### Excerpt provided

Tuesday, September 2, 2008

my next dissertation

is totally about Sarah Palin. Does it get any more fascinating?

Sunday, August 3, 2008

gooby

Wow - long time no write. Well, long time no write on this blog, though some decent work done on The Big Project and periodic long-winded comments written on other blogs (especially the addictive offsprung.com - nice people!)

Also, D is in a period of so much very rapid development and so much very rapid action that it's kind of hard to survive through it, let alone reflect on it. It's kind of like when he was a newborn and I spent so much time adjusting to the constant need and newness that I couldn't string two coherent sentences together. OK, like that but with more regular sleeping, thank god. But as it turns out, that failure of coherence back 19-20 months ago wasn't just due to the lack of sleep. It was the paradigm shift. We're in another paradigm shift, and it sometimes brings me to tears, it's so interesting and profound.

I mean, for instance, we're presently standing here at the division of ego and superego. I AM HELPING TO FORM SOMEONE ELSE'S SUPEREGO. There are few more frightening concepts out there than that. The people standing behind your superego, your neuroses, your anxieties -- those secret uberMenschen -- those people, the primal They -- they're now L and me, fer crissake. Recognizing that you are becoming someone else's subconscious forces is the very essence of the psychedelic acid trip that is parenthood.

Now, this process has of course been progressing since D was born and so isn't very sudden at all, but it is suddenly more verbal and overt. When he had less physical and verbal agency, he had fewer choices, and therefore less opportunity to do something "good" or something "bad." It's arguable how much choice he has now, but he certainly has some, and we try to listen to his opinions when we can. (Yesterday, for instance, he asked for a "wed" shirt. This was notable as he almost always asks for "gween" when asked, regardless of whether there is a green option or not -- e.g., the answer to "what kind of sandwich do you want?" is generally "Gween.")

######
### Given material

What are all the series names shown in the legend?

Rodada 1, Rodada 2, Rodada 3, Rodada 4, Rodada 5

######

*Explore the material*
A. Write out the passage of the blog post that begins at the words "Sunday, August 3, 2008" and stops after "interesting and profound.".
B. Condense the paragraph of the blog post that opens with "Now, this process has of course been progressing" into a shorter version that keeps its main facts.
C. Carry on the blog post about D's development, picking up right after its final sentence.

*Answers to the exercise*
A.
Sunday, August 3, 2008

gooby

Wow - long time no write. Well, long time no write on this blog, though some decent work done on The Big Project and periodic long-winded comments written on other blogs (especially the addictive offsprung.com - nice people!)

Also, D is in a period of so much very rapid development and so much very rapid action that it's kind of hard to survive through it, let alone reflect on it. It's kind of like when he was a newborn and I spent so much time adjusting to the constant need and newness that I couldn't string two coherent sentences together. OK, like that but with more regular sleeping, thank god. But as it turns out, that failure of coherence back 19-20 months ago wasn't just due to the lack of sleep. It was the paradigm shift. We're in another paradigm shift, and it sometimes brings me to tears, it's so interesting and profound.

B. This process has been under way since D was born, so it isn't sudden, but it has suddenly become more verbal and overt. With less physical and verbal agency earlier, he had fewer choices and less chance to do something "good" or "bad." How much choice he has now is arguable, but he has some, and we try to listen to his opinions when we can. Yesterday he asked for a "wed" shirt. That stood out because he almost always answers "gween," whether or not green is an option, even to "what kind of sandwich do you want?"

C.
So now that he has some capacity to choose what he's doing, we sometimes praise D for following directions (not pulling unripe tomatoes off the plant, letting go of the cat's tail, hesitating before pouring an open cup of water on the floor) with the phrase, "Good boy!" As in, "Good boy, D! Nice to pet the kitty gently!" or "Good boy! I like how you put your markers back in the bucket!" This may sound innocuous to you. But in my heart, I know it isn't. I'm certainly aware of studies which suggest that praise can be a double-edged sword, creating a please-the-praiser motivation rather than an intrinsic motivation, and that if praise is offered anyway, it should relate to task performance rather than to a child's essential qualities. So there's that.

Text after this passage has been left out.